This fall I’m enjoying auditing Jordan Rodu‘s mini course on Deep Learning. He’s had us read parts of the forthcoming Deep Learning book (free draft online), finished just this year and thus presumably up-to-date.
It’s fascinating to see how the core advice has changed from the literature we covered in Journal Club just a few years ago. Then, my team was assigned a 2010 paper by Erhan et al.: “Why Does Unsupervised Pre-training Help Deep Learning?” Unsupervised pre-training1 seems to have sparked the latest neural network / deep learning renaissance in 2006, underlying some dramatic performance improvements that got people interested in this methodology again after a decade-long “neural network winter.” So, we spent a lot of time reading this paper and writing simulations to help us understand how/why/when pre-training helps. (Here are our notes on the paper, simulations, and class discussion.)
But now in 2016, the Deep Learning book’s Chapter 15 says that “Today, unsupervised pretraining has been largely abandoned” (p.535). It seems to be used only in a few specific fields where there are good reasons for it to work, such as natural language processing. How quickly this field has changed!

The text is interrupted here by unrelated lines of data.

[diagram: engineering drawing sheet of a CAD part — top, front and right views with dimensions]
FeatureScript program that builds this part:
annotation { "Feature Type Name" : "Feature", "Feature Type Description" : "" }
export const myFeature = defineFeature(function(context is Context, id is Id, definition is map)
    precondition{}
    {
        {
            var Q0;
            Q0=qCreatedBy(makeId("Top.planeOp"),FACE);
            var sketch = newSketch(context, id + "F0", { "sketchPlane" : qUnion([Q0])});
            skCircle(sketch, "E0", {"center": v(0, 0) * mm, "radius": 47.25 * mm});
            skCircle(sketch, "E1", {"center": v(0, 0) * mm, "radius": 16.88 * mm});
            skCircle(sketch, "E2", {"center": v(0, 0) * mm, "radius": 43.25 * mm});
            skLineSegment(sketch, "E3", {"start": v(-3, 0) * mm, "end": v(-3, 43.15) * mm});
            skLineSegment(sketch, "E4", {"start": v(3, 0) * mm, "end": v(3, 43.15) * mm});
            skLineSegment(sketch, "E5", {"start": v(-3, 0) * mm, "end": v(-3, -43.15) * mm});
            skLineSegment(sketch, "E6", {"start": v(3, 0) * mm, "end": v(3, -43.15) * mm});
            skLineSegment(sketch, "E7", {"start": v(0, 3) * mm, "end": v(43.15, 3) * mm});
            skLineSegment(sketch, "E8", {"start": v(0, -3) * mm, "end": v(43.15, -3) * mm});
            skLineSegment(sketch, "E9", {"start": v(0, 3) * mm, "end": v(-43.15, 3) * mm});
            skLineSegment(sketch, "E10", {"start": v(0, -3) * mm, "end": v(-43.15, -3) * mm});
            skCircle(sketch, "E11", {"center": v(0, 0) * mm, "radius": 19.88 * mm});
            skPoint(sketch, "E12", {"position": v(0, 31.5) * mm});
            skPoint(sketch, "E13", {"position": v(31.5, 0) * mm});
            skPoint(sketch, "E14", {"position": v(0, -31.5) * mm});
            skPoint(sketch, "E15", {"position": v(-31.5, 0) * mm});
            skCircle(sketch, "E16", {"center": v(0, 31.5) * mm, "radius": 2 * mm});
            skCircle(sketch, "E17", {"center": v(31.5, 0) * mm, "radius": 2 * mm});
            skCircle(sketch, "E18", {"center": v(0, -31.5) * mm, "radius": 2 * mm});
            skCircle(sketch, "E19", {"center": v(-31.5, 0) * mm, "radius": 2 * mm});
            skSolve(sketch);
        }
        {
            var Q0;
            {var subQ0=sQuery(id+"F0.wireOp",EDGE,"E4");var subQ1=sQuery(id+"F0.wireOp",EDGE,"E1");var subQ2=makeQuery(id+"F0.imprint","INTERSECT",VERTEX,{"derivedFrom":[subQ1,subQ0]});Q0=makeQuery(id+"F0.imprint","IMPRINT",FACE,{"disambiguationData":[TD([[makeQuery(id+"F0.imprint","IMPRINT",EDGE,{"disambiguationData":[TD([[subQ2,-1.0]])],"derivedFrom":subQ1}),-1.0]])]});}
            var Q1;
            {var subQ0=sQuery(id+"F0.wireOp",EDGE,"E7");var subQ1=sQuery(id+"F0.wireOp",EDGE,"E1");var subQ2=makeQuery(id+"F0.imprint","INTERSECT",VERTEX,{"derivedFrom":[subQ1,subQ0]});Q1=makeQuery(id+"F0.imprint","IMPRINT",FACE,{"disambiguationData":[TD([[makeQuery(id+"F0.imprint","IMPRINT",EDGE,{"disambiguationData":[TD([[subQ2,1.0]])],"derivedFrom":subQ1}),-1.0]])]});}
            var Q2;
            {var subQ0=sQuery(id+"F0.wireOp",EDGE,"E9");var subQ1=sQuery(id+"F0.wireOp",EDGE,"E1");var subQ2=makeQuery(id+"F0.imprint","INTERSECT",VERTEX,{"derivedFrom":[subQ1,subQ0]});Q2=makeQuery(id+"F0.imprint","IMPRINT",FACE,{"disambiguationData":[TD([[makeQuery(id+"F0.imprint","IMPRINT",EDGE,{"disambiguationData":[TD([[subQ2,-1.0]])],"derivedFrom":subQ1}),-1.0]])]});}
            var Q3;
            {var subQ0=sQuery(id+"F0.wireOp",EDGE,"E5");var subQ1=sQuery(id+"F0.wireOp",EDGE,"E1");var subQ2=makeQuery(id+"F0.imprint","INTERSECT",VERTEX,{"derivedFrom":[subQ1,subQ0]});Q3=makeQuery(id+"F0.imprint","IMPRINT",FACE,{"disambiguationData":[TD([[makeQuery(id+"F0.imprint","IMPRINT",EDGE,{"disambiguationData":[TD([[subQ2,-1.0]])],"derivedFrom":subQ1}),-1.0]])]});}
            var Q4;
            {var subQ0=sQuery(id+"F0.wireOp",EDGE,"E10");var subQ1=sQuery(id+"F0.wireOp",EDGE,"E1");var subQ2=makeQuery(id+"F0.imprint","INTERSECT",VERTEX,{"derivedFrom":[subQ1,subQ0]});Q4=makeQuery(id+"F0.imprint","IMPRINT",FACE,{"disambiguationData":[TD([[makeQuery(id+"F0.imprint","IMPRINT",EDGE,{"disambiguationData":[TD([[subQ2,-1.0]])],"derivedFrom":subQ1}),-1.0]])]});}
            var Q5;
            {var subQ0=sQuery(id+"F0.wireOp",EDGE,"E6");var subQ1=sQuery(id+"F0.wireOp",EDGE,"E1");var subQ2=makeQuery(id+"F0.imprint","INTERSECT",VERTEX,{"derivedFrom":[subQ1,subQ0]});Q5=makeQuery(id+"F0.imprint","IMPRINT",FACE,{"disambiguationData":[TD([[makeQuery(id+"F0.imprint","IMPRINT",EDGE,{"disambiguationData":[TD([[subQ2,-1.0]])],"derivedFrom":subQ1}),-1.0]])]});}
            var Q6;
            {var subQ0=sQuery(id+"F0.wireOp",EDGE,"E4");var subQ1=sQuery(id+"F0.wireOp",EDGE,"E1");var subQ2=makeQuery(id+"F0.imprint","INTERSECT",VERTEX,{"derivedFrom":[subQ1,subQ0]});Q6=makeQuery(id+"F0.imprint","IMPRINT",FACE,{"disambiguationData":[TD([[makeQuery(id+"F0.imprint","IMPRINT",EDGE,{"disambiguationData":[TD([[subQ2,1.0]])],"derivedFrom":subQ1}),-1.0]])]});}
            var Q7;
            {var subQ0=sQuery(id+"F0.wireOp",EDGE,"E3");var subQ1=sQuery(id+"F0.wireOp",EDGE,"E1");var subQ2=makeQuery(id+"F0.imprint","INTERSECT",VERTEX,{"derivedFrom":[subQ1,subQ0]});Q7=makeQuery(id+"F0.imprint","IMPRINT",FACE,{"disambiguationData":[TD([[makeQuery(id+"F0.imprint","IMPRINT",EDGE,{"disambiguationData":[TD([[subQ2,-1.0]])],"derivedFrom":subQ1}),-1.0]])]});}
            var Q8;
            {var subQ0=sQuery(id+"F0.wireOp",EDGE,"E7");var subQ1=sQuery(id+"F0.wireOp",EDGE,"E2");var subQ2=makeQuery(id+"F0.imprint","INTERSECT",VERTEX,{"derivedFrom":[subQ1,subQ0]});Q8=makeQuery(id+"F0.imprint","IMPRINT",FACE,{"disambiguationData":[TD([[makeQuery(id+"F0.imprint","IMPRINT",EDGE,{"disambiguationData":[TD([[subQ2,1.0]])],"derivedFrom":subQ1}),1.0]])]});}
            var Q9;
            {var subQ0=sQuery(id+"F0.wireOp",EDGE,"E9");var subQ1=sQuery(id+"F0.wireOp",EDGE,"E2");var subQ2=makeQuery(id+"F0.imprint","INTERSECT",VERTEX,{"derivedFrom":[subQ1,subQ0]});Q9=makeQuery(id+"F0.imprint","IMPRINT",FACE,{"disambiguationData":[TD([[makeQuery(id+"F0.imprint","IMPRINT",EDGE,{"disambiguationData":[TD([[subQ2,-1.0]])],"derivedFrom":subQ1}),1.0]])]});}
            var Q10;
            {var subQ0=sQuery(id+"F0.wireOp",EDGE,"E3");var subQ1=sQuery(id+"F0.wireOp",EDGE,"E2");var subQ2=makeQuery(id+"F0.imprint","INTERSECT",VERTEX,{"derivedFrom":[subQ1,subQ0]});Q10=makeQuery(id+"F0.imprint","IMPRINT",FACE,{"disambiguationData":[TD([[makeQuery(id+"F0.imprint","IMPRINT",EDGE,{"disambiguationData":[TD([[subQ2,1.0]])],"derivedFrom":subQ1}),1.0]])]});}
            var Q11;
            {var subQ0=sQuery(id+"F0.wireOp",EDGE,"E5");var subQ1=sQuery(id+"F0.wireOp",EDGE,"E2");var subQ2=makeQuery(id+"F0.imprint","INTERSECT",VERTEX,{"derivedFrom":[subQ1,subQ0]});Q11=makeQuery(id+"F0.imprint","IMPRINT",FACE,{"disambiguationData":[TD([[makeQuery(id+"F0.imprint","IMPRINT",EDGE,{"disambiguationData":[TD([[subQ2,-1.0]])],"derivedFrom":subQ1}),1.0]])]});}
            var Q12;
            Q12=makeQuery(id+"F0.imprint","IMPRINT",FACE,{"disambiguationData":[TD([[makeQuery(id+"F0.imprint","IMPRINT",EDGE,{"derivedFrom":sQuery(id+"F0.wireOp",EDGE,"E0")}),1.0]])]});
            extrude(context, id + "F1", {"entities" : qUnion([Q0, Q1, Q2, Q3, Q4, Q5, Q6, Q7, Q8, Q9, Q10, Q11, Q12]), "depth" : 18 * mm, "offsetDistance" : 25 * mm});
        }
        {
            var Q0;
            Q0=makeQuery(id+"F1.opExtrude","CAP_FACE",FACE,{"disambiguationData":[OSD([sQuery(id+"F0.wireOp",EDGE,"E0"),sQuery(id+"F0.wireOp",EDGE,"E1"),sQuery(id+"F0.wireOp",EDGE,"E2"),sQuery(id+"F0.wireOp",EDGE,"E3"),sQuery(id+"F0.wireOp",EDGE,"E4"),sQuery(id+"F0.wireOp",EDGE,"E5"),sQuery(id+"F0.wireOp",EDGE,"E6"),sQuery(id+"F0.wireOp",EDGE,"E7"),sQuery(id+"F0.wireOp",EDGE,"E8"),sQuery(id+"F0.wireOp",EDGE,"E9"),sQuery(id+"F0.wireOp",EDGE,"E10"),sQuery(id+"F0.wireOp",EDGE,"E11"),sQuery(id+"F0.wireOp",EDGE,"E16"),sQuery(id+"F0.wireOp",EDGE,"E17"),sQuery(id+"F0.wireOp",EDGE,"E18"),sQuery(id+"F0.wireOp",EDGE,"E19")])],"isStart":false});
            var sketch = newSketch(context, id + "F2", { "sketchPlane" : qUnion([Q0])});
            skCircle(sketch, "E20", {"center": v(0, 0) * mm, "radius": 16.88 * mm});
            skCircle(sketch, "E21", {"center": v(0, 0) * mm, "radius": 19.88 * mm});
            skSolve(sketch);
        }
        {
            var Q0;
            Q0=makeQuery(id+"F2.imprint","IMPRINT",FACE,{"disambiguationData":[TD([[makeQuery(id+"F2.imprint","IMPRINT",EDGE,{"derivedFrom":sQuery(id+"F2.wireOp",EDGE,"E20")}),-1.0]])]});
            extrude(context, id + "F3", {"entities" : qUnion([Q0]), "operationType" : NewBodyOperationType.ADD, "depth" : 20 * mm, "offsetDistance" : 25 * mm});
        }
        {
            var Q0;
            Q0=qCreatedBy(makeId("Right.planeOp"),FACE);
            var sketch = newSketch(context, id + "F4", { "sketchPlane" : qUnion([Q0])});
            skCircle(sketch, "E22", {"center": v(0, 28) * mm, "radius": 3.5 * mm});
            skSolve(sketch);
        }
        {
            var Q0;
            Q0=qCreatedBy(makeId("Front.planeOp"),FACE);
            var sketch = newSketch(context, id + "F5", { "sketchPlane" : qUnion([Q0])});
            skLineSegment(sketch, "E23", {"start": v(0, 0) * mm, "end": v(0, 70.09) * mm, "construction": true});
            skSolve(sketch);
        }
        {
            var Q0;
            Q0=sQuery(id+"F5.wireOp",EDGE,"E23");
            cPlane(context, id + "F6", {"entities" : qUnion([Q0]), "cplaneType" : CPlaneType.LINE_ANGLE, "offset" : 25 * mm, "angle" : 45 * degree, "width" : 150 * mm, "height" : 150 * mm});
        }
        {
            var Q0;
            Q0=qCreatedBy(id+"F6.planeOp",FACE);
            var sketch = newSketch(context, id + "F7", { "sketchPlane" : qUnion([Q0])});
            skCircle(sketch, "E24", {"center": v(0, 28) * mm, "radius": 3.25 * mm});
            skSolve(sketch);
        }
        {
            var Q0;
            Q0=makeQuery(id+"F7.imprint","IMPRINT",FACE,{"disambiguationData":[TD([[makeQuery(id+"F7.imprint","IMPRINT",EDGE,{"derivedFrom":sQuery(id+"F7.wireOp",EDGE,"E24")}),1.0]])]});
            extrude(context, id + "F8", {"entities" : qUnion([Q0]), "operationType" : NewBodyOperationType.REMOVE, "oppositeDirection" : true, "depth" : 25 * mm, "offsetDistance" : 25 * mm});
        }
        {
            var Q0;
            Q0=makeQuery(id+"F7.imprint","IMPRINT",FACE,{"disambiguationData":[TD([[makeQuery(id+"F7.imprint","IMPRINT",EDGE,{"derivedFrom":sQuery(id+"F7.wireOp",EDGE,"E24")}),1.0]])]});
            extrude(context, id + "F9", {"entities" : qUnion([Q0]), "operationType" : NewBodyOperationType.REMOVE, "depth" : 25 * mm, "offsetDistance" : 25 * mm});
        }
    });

Obviously, larger datasets and more raw computing power helped make deep neural networks feasible and interesting again in the 2000s. But algorithmic developments have helped too. Although unsupervised pre-training is what sparked renewed interest, the recent book claims (p.226) that the most important improvements have been: (1) using cross-entropy loss functions (optimize the negative log-likelihood) instead of always using mean squared error, and (2) using rectified linear activation functions in hidden units instead of sigmoid activation functions. Chapter 6 explains what these things mean and why they make a difference. But basically, these small tweaks (to the loss function you optimize, and to the non-linearities you work with) make large models much easier to fit, because it helps give you steeper gradients when your model fits poorly, so you don’t get stuck in regions of poor fit quite as often.
I look forward to learning more as Jordan’s class progresses. Meanwhile, if you want to try building a deep neural network from scratch yourself, I found the Stanford Deep Learning Tutorial helpful. Here are my solutions to some of the exercises. (This doesn’t teach you to use the well-designed, optimized, pre-made Deep Learning libraries that you’d want for a real application—just to practice building their core components from scratch so you understand how they work in principle. Your resulting code isn’t meant to be optimal and you wouldn’t use it to deploy something real.)
PS—here’s also a nice post on Deep Learning from Michael Jordan (the ML expert, not the athlete). Instead of claiming ML will take over Statistics, I was glad to hear him reinforcing the importance of traditionally statistical questions:
…while I do think of neural networks as one important tool in the toolbox, I find myself surprisingly rarely going to that tool when I’m consulting out in industry. I find that industry people are often looking to solve a range of other problems, often not involving “pattern recognition” problems of the kind I associate with neural networks. E.g.,
1. How can I build and serve models within a certain time budget so that I get answers with a desired level of accuracy, no matter how much data I have?
2. How can I get meaningful error bars or other measures of performance on all of the queries to my database?
3. How do I merge statistical thinking with database thinking (e.g., joins) so that I can clean data effectively and merge heterogeneous data sources?
4. How do I visualize data, and in general how do I reduce my data and present my inferences so that humans can understand what’s going on?
5. How can I do diagnostics so that I don’t roll out a system that’s flawed or figure out that an existing system is now broken?
6. How do I deal with non-stationarity?
7. How do I do some targeted experiments, merged with my huge existing datasets, so that I can assert that some variables have a causal effect?
Although I could possibly investigate such issues in the context of deep learning ideas, I generally find it a whole lot more transparent to investigate them in the context of simpler building blocks.
- Train one neural-network layer to reproduce the input, i.e. train an autoencoder. Then add another layer and repeat. After several such layers, (we hope) the network will learn several levels of features common to the data inputs, essentially automating the feature-engineering process. E.g. in images you might learn edge-detectors and so on from the data, instead of manually curating them. Finally, use the structure/weights learned this way to initialize a supervised network, classifying the inputs using supervised labels.